Auch fürs ST schreibt eine kleine Heerschar von Mitarbeitern für die verschiedensten Einsatzgebiete. Für viele sind dies die ersten Gehversuche, um auf dem journalistischen Arbeitsfeld Fuß zu fassen (siehe "Zeitungsvolontär"). Hier kann man in idealer Weise - neben Studium, Schule oder auch Beruf - testen, ob man man Spaß am journalistischen Arbeiten hat, ob man den Anforderungen (Flexibilität, Offenheit, Kommunikationsfähigkeit) gewachsen ist und ob man die notwendige Portion Talent besitzt, seine "Erlebnisse" in spannende, interessante, bunte Sprache zu fassen. "Pfiffige Schreibe" nennt man dieses mitunter schwierige Unterfangen, das man nur zu einem gewissen Grad lernen kann.

Neben einem festen Stamm "Freier", die meist ihr Hobby in Kultur, Sport oder Freizeit zu einer nebenberuflichen, selbstständigen Tätigkeit für die Zeitung ausgebaut haben, stellen die beschriebenen Berufseinsteiger die Hauptgruppe der "Freelancer". Entsprechend hoch ist die Fluktuation, weil auf den ersten Schritt meistens der nächste folgt. Entsprechend stark ist jede Zeitung ständig an neuen viel versprechenden Talenten interessiert. So auch das Solinger Tageblatt. Hier ist der Einstieg für junge Interessenten besonders einfach: Sie kommen ganz zwanglos und unverbindlich zur wöchentlichen Redaktionssitzung unserer Jugendredaktion "Karl." (immer mittwochs, immer um 19 Uhr, immer im Tageblatt-Haus an der Mummstraße. Kontakt: Lilian Muscutt, Fon (02 12) 2 99- 1 37, Mail: lilian.muscutt@solinger-tageblatt.de). Hier hat schon mancher Nachwuchsjournalist den Grundstein für seine spätere Karriere gelegt. Und wenn wider Erwarten das erste Schnuppern von Zeitungsluft, die ersten begleiteten und "behüteten" journalistischen Gehversuche nicht den erwarteten "Urknall" ausgelöst haben - auch gut: So weiß der junge Berufssuchende wenigstens, dass andere Jobs womöglich besser zum Persönlichkeitsprofil passen, und er jagt nicht jahrelang vergeblich einem Trugbild hinterher.

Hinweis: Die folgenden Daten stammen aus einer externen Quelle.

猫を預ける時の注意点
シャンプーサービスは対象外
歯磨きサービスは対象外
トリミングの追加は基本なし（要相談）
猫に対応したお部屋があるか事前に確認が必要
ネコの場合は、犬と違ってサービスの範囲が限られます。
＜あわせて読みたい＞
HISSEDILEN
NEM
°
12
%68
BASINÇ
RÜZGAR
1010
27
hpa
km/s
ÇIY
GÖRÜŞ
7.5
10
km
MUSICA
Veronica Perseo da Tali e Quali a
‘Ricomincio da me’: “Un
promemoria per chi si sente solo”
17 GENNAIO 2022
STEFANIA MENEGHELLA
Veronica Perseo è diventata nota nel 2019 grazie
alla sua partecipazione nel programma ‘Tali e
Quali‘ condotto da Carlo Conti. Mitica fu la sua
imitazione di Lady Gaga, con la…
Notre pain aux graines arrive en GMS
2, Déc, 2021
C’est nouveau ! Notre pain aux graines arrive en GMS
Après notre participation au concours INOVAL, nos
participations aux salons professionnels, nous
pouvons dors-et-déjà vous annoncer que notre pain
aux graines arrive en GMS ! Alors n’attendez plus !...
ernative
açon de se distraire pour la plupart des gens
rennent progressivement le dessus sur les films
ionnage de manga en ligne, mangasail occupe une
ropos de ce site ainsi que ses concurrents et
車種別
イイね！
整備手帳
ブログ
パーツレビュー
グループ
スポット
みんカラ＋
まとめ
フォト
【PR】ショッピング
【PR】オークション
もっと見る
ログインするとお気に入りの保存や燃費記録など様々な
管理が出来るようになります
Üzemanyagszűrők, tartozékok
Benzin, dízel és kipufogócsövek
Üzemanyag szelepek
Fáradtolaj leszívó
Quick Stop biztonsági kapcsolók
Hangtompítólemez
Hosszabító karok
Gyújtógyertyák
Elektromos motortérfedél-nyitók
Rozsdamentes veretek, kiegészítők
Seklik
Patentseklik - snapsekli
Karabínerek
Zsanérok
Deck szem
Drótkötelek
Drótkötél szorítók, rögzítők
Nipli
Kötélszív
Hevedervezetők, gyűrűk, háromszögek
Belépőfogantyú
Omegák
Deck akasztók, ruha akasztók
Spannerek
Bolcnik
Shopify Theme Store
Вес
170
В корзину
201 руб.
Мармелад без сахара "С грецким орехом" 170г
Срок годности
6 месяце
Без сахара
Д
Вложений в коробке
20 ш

Der Übergang von der Jugendredaktion in den "harten Alltag" einer Lokalredaktion ist fließend: Wer sich was zutraut und mit ersten Geschichten schon Talent bewiesen hat, ist schnell als freier Mitarbeiter für die Tageblatt-Redaktion engagiert. Und hat einen ersten wichtigen Schritt in Richtung des begehrten Volontariats getan.